MSP companies go through three stages of business growth to be successful. The first stage is up to the $1 million mark.
I know most MSP owners don’t like this, but it’s kind of proof of concept because most business owners can bootstrap to a million bucks. Kevin O’Leary, of Shark Tank, says $1 million is what they consider proof of concept. It requires heavy investment in the sales and marketing because at that stage, all you’re doing is customer acquisition.
The one question they always ask everybody is: What’s your customer acquisition costs?
P.S. If you don’t know, they don’t do a deal with you because what you’re signaling to them is you don’t understand marketing, right?
Marcus Lemonis was just doing this with a small business owner. He asks what their customer acquisition and lead cost is. They didn’t know, and he got after him. As a small business, you need to know this, because this is your biggest expense. It requires a heavy investment in the sales and marketing.
79% of the MSP industry never gets beyond this stage.
Stage two is one million to five million. This is the valley of death, and I went through it myself. Between $1 million and $5 million with $3.5 million being the deepest, darkest part of that valley.
If you work hard, you implement the campaigns, then you’re going to be able to hit the $1 million mark. Where you’re transitioning from $1 million to $5 million, you have to learn the next skill.
You have to learn how to hire and delegate.
I deal with this problem all the time with Producers Club Members. They come to me and tell me that they’re trying to do multiple things at once. I constantly ask them: Do you have a marketing person? Do you have a marketing admin? Do you have a salesperson? They answer, no.
The reason you’re struggling, stressed, and overwhelmed is because you’re trying to be part time CEO, part time HR, part time lead tech, part time help desk, part time admin, part time payroll, and a part time bookkeeper.
You can’t be effective at any of it, and you’ve got to start learning how to hire and manage people. This was the hardest thing for me. Marketing is easy for me, but you cannot grow a company on your own back.
You have to start hiring people and managing people.
The first hire you should make is to hire a good admin. If you currently don’t have a good admin, then you are one. They can do a lot, they can do list cleaning, they can get newsletters out, they can proofread, etc. Don’t hire a marketing manager because they’re going to want a $60-70K salary. Hire an admin, and hire someone who’s sharp, detail oriented, and direct with their work. That’s the best thing you’re going to do.
And then after that, maybe think about a marketing manager. And, if you’re focusing on sales, an appointment setter is the next best hire. This is someone who’s going to call and make appointments for you.
When I find someone good, I hire them. Then I’ll find a place for them. A good employee on your team can multiply your business. You need to constantly be looking for those people.
So, step one, there’s a more sophisticated sales and marketing approach. Step two requires the hiring ability to manage a productive team while you learn to run the business.

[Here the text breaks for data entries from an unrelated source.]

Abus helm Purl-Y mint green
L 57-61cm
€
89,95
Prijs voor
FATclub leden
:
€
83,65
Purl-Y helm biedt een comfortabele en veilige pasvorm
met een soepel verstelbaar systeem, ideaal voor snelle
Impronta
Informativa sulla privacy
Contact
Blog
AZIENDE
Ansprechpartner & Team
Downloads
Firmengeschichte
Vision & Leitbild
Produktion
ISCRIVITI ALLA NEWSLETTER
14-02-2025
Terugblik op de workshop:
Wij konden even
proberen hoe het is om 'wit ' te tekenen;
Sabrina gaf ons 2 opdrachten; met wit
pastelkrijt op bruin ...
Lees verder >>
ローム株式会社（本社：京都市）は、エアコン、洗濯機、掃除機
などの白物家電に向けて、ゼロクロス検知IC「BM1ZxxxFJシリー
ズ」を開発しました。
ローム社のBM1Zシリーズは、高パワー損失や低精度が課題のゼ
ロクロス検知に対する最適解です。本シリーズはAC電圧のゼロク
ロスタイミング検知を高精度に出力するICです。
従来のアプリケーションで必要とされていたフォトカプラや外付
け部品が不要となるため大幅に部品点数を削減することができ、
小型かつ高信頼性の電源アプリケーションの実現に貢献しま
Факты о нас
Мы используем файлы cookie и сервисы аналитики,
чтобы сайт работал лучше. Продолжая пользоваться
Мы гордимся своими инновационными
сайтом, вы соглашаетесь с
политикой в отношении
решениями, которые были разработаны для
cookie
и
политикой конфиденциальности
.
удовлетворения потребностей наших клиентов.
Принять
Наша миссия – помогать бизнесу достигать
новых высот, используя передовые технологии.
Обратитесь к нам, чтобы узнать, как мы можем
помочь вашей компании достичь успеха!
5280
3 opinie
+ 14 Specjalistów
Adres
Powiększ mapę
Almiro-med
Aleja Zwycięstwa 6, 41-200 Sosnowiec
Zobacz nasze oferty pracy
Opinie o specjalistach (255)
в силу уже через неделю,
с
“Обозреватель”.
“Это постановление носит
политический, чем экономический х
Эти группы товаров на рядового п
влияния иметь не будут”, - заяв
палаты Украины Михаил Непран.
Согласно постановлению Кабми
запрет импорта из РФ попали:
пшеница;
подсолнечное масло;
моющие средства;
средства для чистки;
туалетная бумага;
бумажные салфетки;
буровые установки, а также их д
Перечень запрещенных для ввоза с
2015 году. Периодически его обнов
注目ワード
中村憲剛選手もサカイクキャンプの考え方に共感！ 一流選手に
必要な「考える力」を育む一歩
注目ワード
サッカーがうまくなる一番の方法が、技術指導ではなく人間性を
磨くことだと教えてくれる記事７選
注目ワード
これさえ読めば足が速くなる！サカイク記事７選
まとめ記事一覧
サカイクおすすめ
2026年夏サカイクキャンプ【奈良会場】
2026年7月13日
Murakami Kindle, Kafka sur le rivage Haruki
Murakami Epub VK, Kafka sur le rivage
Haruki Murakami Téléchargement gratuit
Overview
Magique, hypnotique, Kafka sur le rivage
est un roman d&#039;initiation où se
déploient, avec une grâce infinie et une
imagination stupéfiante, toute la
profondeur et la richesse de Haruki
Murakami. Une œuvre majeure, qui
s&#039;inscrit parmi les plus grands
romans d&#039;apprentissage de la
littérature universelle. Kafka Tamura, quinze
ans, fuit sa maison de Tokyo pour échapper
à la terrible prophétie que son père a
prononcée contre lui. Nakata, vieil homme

Profitability may dip during this phase because you’re reinvesting and may be screwing up here and there.
If you make a lot of mistakes, that’s OK.
As long as you don’t do it forever and put yourself out of business. Your profitability might be 5% or 10% because you’re hiring people. Everybody always talks about “top line is for vanity, bottom line is for sanity,” but you also have to understand that there are years to reinvest big chunks of money into the business. For example, if I buy a piece of real estate in Florida for $4 million, I wouldn’t expect to get $8 million back within the next month.
So you have to look at your business where you’re doing these strategic investments in people, in technology and process, in CRM systems, in marketing. And you’re putting your money on the table and investing in yourself.
The third stage, once you get past five million, is where people start to take off. When I got to six million, I literally said, “I’m not even going to try to grow”, and we grew 30 percent the next year.
You start to get the right people, you get the right marketing, you get the right target market, you get the right message, you get all that and it just starts to work.
If you get to $5 million, you can get to $50 million.
This might require expansions within your company:
- You might expand your market outside of a 20-30 mile radius.
- You might set up a cybersecurity division.
- You might set up a telephony division.
- You might set up an application development division to serve your customers where you see the opportunity.
You’ll start to build circles around the core business in order to grow. This will also strengthen your business, all your money isn’t in one bucket. Your business grows to multiple buckets, which requires the building of a leadership team. Danny Hawman runs the MAP Division. Allison now runs our Done For You division. Jeff runs Big Red Virtual. Ryan and Will are now running Producers and Accelerators Club.
Once you’re in phase three, you’ll start to find that your first question is: “Who am I going to hire?” Then you’ll put that person in and have them run it and feed it cash like an investor.
Tom Glover, President of Responsive Technology Partners and two-time Better Your Best Competition finalist has gotten to a place by growing through acquisition.
He’s gotten to a place where he’s now thinking like an entrepreneur. He has a sales team, he has a marketing team, he’s got a technical lead and team, and now he’s doing acquisitions and growing his business.
This is typically where most of the money is made from $5 million you’re reinvesting and reinvesting, and from there you’re going to grow.